As an additional data point, this seems to be triggered by the kernel itself (not sure though, didn't dig any deeper) and is displayed with btrace
:
~ ❯❯❯ sudo btrace /dev/sd{j,k,l,m,n}
8,208 4 1 0.000000000 1971106 D N 0 [kworker/u16:0]
8,160 4 1 0.000896029 351 D N 0 [kworker/4:1H]
8,160 2 1 0.001481716 28 C N [65531]
8,176 2 1 0.002215997 28 C N [65531]
8,192 2 1 0.002240982 189 D N 0 [kworker/2:1H]
8,176 5 1 0.001530792 192 D N 0 [kworker/5:1H]
8,144 5 1 0.003275401 192 D N 0 [kworker/5:1H]
8,208 3 1 0.000787045 35 C N [65531]
8,192 3 1 0.003163968 35 C N [65531]
8,144 3 1 0.003949268 35 C N [65531]
8,176 2 2 2.134056407 28 C N [65531]
8,144 2 1 2.134721766 28 C N [65531]
8,208 2 1 2.135613506 28 C N [65531]
8,160 4 2 2.135647276 351 D N 0 [kworker/4:1H]
8,160 2 2 2.136260911 28 C N [65531]
8,192 2 2 2.136294531 189 D N 0 [kworker/2:1H]
8,192 2 3 2.137180495 28 C N [65531]
8,176 3 1 2.133407440 2092023 D N 0 [kworker/u16:2]
8,144 3 2 2.134108724 190 D N 0 [kworker/3:1H]
8,208 0 1 2.134767357 191 D N 0 [kworker/0:1H]
8,176 6 1 4.269513561 324 D N 0 [kworker/6:1H]
8,160 4 3 4.266711553 1971106 D N 0 [kworker/u16:0]
8,192 4 1 4.267451333 351 D N 0 [kworker/4:1H]
8,144 4 1 4.268103277 351 D N 0 [kworker/4:1H]
8,144 2 2 4.268701934 28 C N [65531]
8,160 2 3 4.267347711 28 C N [65531]
8,192 2 4 4.268011237 28 C N [65531]
8,208 2 2 4.269472730 28 C N [65531]
8,208 3 2 4.268780240 190 D N 0 [kworker/3:1H]
8,176 3 2 4.270435353 35 C N [65531]
8,160 7 1 6.402437598 292 D N 0 [kworker/7:1H]
8,192 5 1 6.401618694 192 D N 0 [kworker/5:1H]
8,208 2 3 6.400015344 2099065 D N 0 [kworker/u16:5]
8,208 2 4 6.400746353 28 C N [65531]
8,176 2 3 6.400786333 189 D N 0 [kworker/2:1H]
8,144 4 2 6.403306835 2106419 D N 0 [kworker/u16:8]
8,176 6 2 6.401546412 56 C N [65531]
8,192 6 1 6.402379568 56 C N [65531]
8,160 6 1 6.403024128 56 C N [65531]
8,144 6 1 6.403950697 56 C N [65531]
8,192 6 2 8.535625476 324 D N 0 [kworker/6:1H]
8,144 1 1 8.533310599 2106419 D N 0 [kworker/u16:8]
8,160 1 1 8.534111119 294 D N 0 [kworker/1:1H]
8,208 7 1 8.536296498 292 D N 0 [kworker/7:1H]
8,144 2 3 8.534055160 28 C N [65531]
8,160 2 4 8.534901067 28 C N [65531]
8,176 2 4 8.535580824 28 C N [65531]
8,192 2 5 8.536218365 28 C N [65531]
8,208 2 5 8.537182627 28 C N [65531]
8,176 4 1 8.534957975 351 D N 0 [kworker/4:1H]
8,208 6 1 10.667369536 56 C N [65531]
8,192 6 3 10.671544493 324 D N 0 [kworker/6:1H]
8,192 6 4 10.672275125 56 C N [65531]
8,208 1 1 10.666689562 1971106 D N 0 [kworker/u16:0]
8,176 1 1 10.667442261 294 D N 0 [kworker/1:1H]
8,176 2 5 10.668204709 28 C N [65531]
8,160 2 5 10.670772221 28 C N [65531]
8,144 2 4 10.671500585 28 C N [65531]
8,160 4 4 10.670013979 2055637 D N 0 [kworker/u16:1]
8,144 4 3 10.670856289 351 D N 0 [kworker/4:1H]
Just ejecting and re-inserting an optical disc into a drive will cause a flood of these messages.
Is there a workaround?

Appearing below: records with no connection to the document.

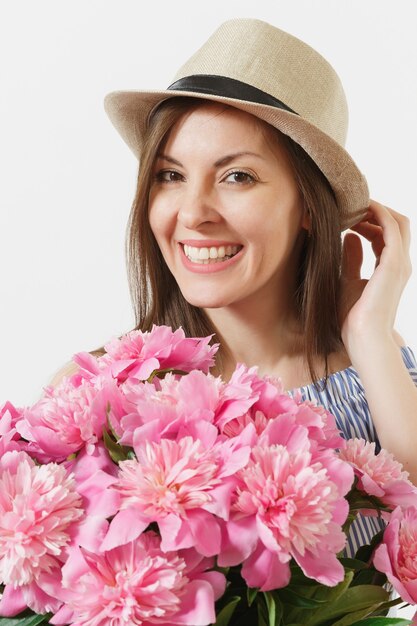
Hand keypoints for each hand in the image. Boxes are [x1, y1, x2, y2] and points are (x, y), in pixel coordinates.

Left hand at [339, 199, 411, 353]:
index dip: (368, 221)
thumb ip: (351, 259)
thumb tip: (349, 236)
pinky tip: (358, 208)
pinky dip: (377, 213)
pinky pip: (390, 227)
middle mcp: (399, 264)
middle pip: (396, 224)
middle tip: (350, 206)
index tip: (347, 216)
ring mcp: (399, 263)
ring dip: (376, 208)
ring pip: (397, 222)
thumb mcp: (347, 281)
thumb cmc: (352, 317)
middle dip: (374, 211)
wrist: (362, 337)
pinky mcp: (394, 263)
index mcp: (390, 269)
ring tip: (352, 205)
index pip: (386, 234)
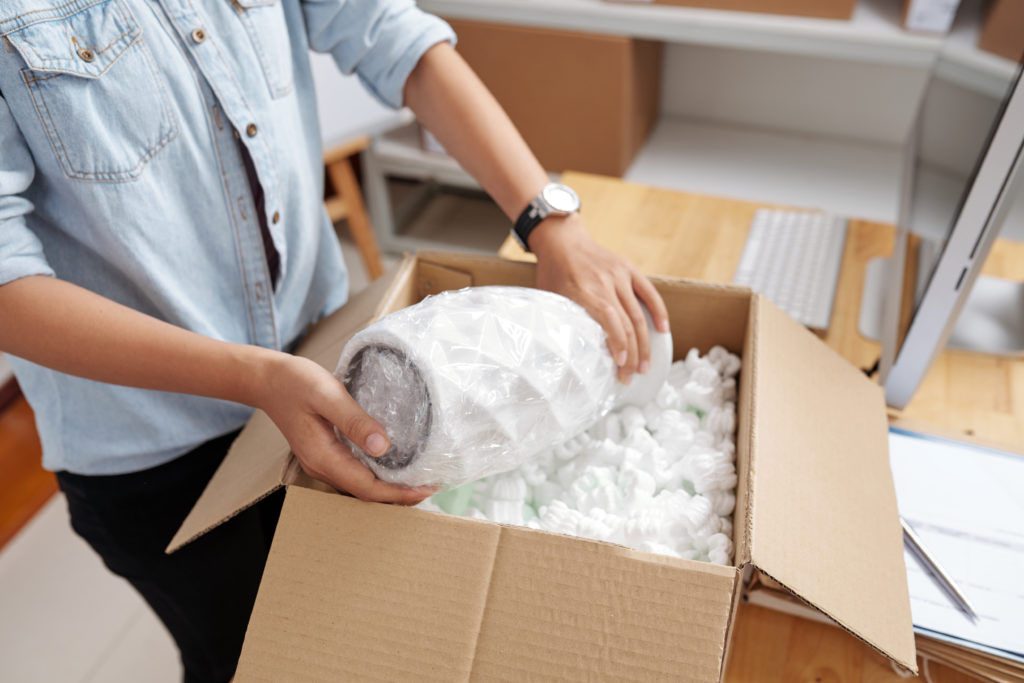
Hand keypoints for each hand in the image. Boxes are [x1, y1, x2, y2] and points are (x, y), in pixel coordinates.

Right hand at [252, 351, 434, 504]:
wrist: (266, 379)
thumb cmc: (294, 382)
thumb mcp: (327, 395)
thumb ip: (355, 421)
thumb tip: (383, 447)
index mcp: (322, 457)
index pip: (367, 488)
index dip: (399, 493)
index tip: (427, 488)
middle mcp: (322, 466)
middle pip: (366, 493)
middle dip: (399, 495)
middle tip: (432, 486)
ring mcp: (322, 462)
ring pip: (360, 485)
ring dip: (389, 487)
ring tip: (419, 479)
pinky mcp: (324, 453)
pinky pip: (355, 472)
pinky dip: (377, 474)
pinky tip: (393, 465)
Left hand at [529, 214, 669, 383]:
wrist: (561, 240)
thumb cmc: (552, 275)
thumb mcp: (550, 299)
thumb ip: (562, 321)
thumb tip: (568, 355)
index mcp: (583, 291)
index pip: (609, 320)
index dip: (619, 344)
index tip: (620, 365)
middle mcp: (605, 283)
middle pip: (627, 323)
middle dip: (632, 355)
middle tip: (630, 377)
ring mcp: (619, 275)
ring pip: (639, 314)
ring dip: (645, 343)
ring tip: (645, 366)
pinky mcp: (628, 269)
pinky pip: (649, 293)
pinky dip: (658, 312)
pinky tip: (664, 331)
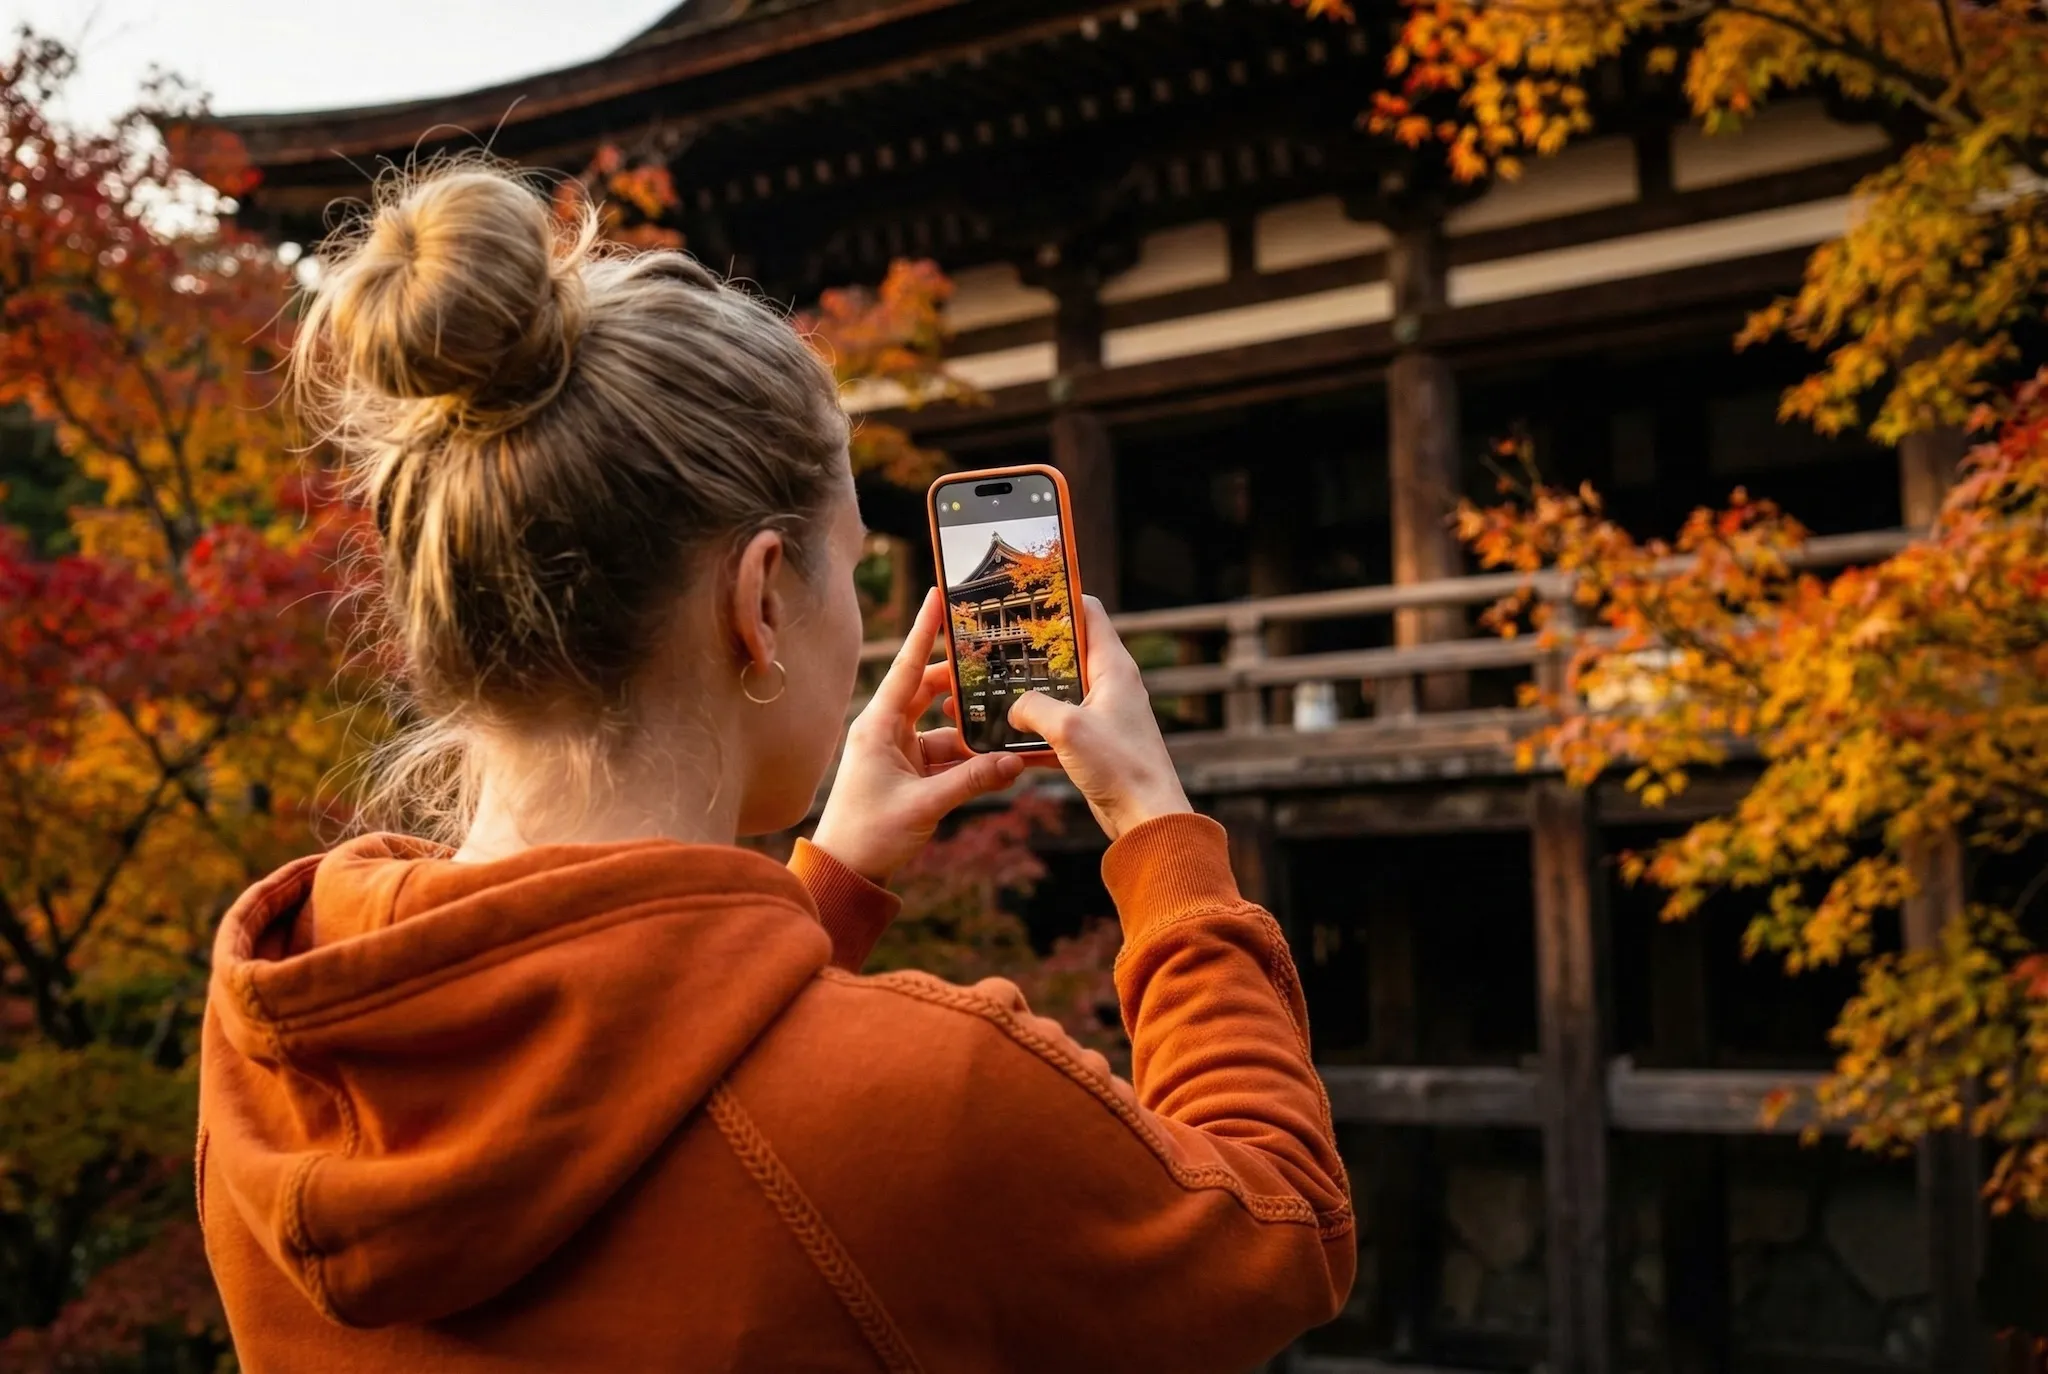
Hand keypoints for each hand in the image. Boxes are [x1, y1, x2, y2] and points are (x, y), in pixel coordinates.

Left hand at [811, 588, 1025, 882]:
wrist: (847, 872)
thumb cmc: (869, 834)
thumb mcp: (925, 805)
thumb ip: (972, 781)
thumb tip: (1014, 762)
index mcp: (878, 725)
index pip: (908, 667)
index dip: (925, 631)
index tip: (939, 596)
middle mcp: (887, 730)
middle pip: (930, 691)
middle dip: (963, 681)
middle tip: (994, 660)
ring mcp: (899, 752)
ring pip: (944, 727)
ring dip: (972, 730)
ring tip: (1007, 724)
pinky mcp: (911, 774)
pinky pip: (947, 756)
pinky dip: (970, 760)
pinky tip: (999, 765)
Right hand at [1008, 596, 1190, 842]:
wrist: (1146, 819)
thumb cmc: (1121, 768)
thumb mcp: (1068, 729)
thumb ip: (1033, 708)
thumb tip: (1013, 708)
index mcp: (1113, 667)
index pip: (1088, 612)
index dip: (1059, 598)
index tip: (1026, 594)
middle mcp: (1110, 685)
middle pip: (1067, 650)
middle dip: (1032, 648)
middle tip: (996, 642)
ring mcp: (1102, 714)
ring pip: (1059, 690)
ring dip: (1029, 692)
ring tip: (993, 686)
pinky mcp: (1094, 743)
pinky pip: (1058, 726)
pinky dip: (1035, 729)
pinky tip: (1006, 737)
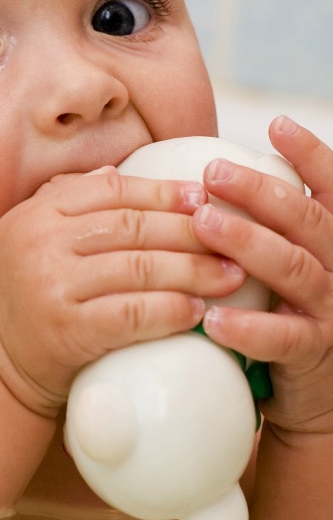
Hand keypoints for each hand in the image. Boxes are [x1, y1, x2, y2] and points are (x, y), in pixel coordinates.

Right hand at [0, 168, 246, 416]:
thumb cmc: (18, 295)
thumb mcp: (25, 234)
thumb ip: (65, 200)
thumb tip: (116, 170)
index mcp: (37, 213)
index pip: (109, 189)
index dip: (160, 191)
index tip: (201, 196)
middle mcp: (42, 242)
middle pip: (132, 226)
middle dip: (189, 230)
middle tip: (230, 237)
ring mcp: (53, 286)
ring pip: (139, 268)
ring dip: (192, 271)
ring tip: (229, 276)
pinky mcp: (66, 330)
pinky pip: (131, 314)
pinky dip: (169, 311)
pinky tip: (196, 311)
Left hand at [194, 117, 332, 436]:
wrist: (313, 395)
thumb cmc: (282, 315)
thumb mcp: (282, 265)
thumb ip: (261, 226)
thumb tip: (200, 182)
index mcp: (330, 240)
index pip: (329, 190)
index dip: (309, 154)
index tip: (276, 124)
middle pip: (307, 219)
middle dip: (260, 192)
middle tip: (214, 172)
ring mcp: (331, 311)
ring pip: (295, 268)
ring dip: (248, 242)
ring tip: (204, 223)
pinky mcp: (315, 356)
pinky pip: (284, 338)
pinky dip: (248, 328)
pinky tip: (212, 319)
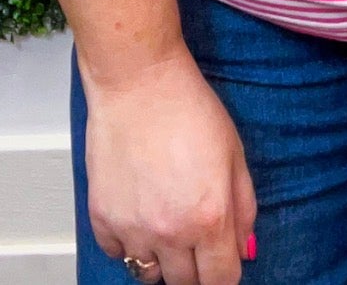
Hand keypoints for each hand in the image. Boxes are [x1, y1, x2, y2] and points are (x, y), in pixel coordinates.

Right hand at [83, 41, 257, 284]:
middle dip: (195, 267)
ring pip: (147, 274)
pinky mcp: (102, 217)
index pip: (221, 280)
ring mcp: (132, 227)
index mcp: (209, 217)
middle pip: (185, 283)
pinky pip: (116, 253)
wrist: (139, 81)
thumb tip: (244, 248)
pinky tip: (138, 213)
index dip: (225, 274)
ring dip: (160, 258)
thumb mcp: (233, 153)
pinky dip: (127, 243)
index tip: (222, 263)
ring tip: (165, 223)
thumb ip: (244, 207)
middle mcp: (170, 231)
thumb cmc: (188, 107)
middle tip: (194, 239)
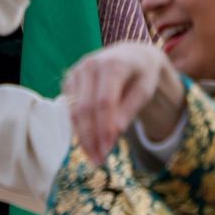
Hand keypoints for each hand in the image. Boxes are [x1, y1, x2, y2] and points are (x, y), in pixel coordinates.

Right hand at [63, 42, 184, 164]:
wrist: (130, 55)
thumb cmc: (141, 75)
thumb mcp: (144, 89)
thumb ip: (130, 108)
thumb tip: (115, 132)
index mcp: (112, 64)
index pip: (104, 101)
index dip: (104, 127)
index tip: (108, 150)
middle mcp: (90, 65)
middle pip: (85, 108)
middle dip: (91, 137)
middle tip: (99, 160)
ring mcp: (76, 71)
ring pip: (74, 110)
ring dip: (82, 136)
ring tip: (93, 157)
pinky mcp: (69, 79)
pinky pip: (70, 108)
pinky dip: (78, 127)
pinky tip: (88, 142)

Echoing 1 to /sys/block/sdi/[DEVICE]/delete gets rid of these messages but also the block device ;-).
Still happens on 0.6.8. I no longer have the monitors with built-in SD card readers, but as soon as I plug in an USB SD card reader, there's again a journal entry appearing every 2 seconds.
Version 0.7.0 uses a new event to monitor disk errors. It requires Kernel 5.18 or upper. Hopefully this should help with the issue.